__GOAL__
Return the part of the Kirby Daring excerpt from "Kirby embarks on" to "vibrating with excitement.", copied word for word.

__EXCERPT__
═══

Even frequent near-death experiences aren’t Kirby’s biggest problem, however. It’s his dad, the famous Dr. Daring. Sure, being the chief scientist on Delta is kind of a big deal, but is his job really more important than his son? Couldn’t the man come home for dinner, like ever?
Nothing, not even Kirby being nearly eaten by a very nasty Snaarl seems to get Dr. Daring’s attention. Kirby starts to think he’d be better off on his own, but when his dad disappears just before a Snaarl warship attacks Delta, Kirby learns how wrong he was. To make matters worse, everyone else on the Station assumes Dr. Daring is a traitor.
Kirby embarks on a quest to find his dad and clear his name, but every clue he uncovers only implicates his father further. When he stumbles upon the Snaarl’s true plan, and a secret weapon that could threaten the entire galaxy, he’ll have to make some very un-Kirby like choices, such as breaking into a restricted Science lab, eating some questionable fruit, and… sneaking aboard a massive Snaarl warship? He’s going to have to hero-up big time for this one.
Kirby Daring was full of great ideas. He also had good ideas and sometimes even OK ones. He glanced over at his best friend Jake Merriweather, strapped into the pilot’s seat of an XJ-27 space cruiser, practically vibrating with excitement.

═══

Raw listing
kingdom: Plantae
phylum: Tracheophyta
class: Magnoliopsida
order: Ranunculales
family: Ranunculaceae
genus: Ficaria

═══

__RESULT FOR THIS TASK__
Kirby embarks on a quest to find his dad and clear his name, but every clue he uncovers only implicates his father further. When he stumbles upon the Snaarl’s true plan, and a secret weapon that could threaten the entire galaxy, he’ll have to make some very un-Kirby like choices, such as breaking into a restricted Science lab, eating some questionable fruit, and… sneaking aboard a massive Snaarl warship? He’s going to have to hero-up big time for this one.
Kirby Daring was full of great ideas. He also had good ideas and sometimes even OK ones. He glanced over at his best friend Jake Merriweather, strapped into the pilot’s seat of an XJ-27 space cruiser, practically vibrating with excitement.